I can fit my purse in between my stomach and the steering wheel a little lot easier when I need to get money out of it to pay for my daily treat of Sonic ice. No calories. Low cost. My dentist is not speaking to me, but she’ll get over it.

My jawline and collarbones have reappeared, proudly standing out after their lengthy hibernation.

Double blessing: A number of people (more than 10) have emailed, called, Facebooked, or otherwise contacted me to tell me that my transformation has inspired them to do something similar. Many of them are now Shredheads like me.  I had no idea the sphere of my influence. I can’t help but wonder if I had been influencing them towards In-N-Out Burger before.

Next Steps

While my results are amazing (or at least I think they are), this is just the beginning of my total transformation.

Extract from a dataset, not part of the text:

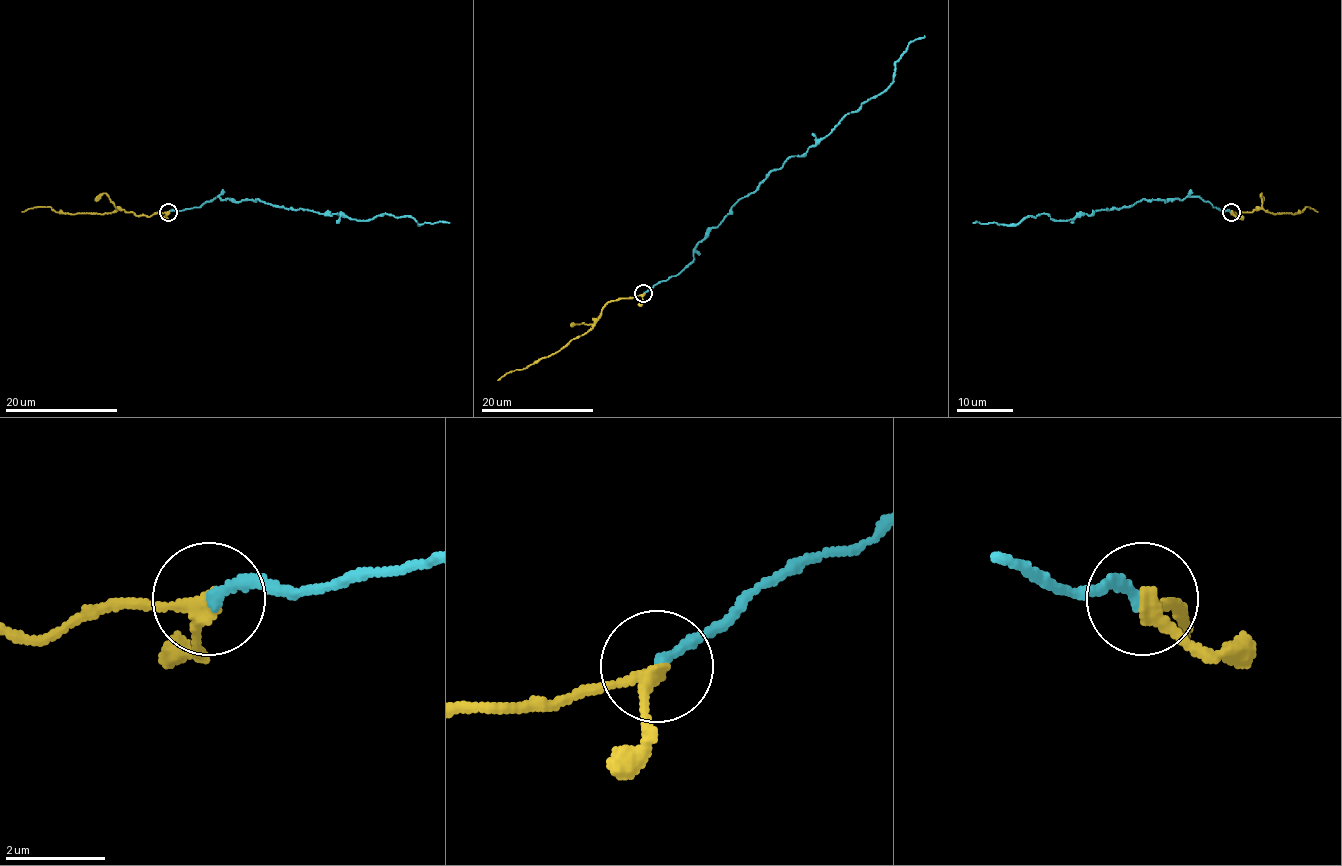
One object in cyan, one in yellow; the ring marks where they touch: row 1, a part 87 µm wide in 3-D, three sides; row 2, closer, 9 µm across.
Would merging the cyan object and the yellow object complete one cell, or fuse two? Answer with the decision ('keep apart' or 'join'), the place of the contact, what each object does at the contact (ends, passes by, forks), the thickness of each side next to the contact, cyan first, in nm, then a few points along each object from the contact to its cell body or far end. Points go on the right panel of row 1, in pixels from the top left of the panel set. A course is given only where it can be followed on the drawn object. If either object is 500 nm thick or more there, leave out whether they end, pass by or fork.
join; at (1231, 212); cyan ends there; yellow passes by; 220 nm thick on the cyan side, 240 nm on the other; cyan runs (1230, 212), (1185, 197), (1140, 199), (1064, 221), (1041, 213), (1017, 223), (973, 223); yellow runs (1230, 212), (1236, 216), (1264, 209), (1273, 213), (1297, 213), (1306, 206), (1318, 212)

Therefore, there must be more steps. In the immediate future (like, starting today), I will be working out with Miss Jillian using her Ripped in 30 dvd.

This dvd is very similar to The Shred, in that it uses the 3-2-1 method: 3 minutes of strength training, 2 minutes of cardio, 1 minute of abs, 3 circuits plus a warm-up and cool-down. It’s still only about 30 minutes long and lasts for 30 days. I’ve learned that both 30 minutes and 30 days are the extent of my attention span, so this plan works for me.

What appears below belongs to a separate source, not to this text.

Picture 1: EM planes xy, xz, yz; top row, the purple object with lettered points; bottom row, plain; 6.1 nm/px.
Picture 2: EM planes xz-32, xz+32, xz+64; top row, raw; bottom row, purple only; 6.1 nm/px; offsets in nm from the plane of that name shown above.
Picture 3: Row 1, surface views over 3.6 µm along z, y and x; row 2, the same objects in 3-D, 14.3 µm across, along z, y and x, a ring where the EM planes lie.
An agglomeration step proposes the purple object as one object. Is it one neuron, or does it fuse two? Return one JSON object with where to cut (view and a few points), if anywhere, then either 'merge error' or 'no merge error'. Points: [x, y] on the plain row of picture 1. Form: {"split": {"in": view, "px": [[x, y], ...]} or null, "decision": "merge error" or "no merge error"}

I’ll be eating about 1400 calories per day: 400 for breakfast, 400 for lunch, 200 for an afternoon snack, and 400 for dinner. I’ll be estimating these, and some days I’ll go over. Some days, though, I’ll be under, so it’ll all work out. I’ll still not be eating sugar as much as is possible in America. There are no birthdays on the horizon in my family, so it should be a little easier. Lots of fruits and veggies. Lots of lean meat. You know, the regular fare. Oh, and water. Gallons and gallons per day. Since all I drink is water, I intake no caffeine. Ever. And one cup of decaffeinated green tea per day. I read somewhere that it’s good for weight loss. I don’t know how true that is, but I’ve been drinking it these past 30 days and have lost weight. If something’s working, I’m not one for rocking the boat.

I have more long-terms plans, too. I’ll spare you those for now and keep you updated as I progress.  I’ll report back here in 30 more days to let you know how ripped I am. Although I’m still not convinced that, at my age, ripping stuff is a good idea.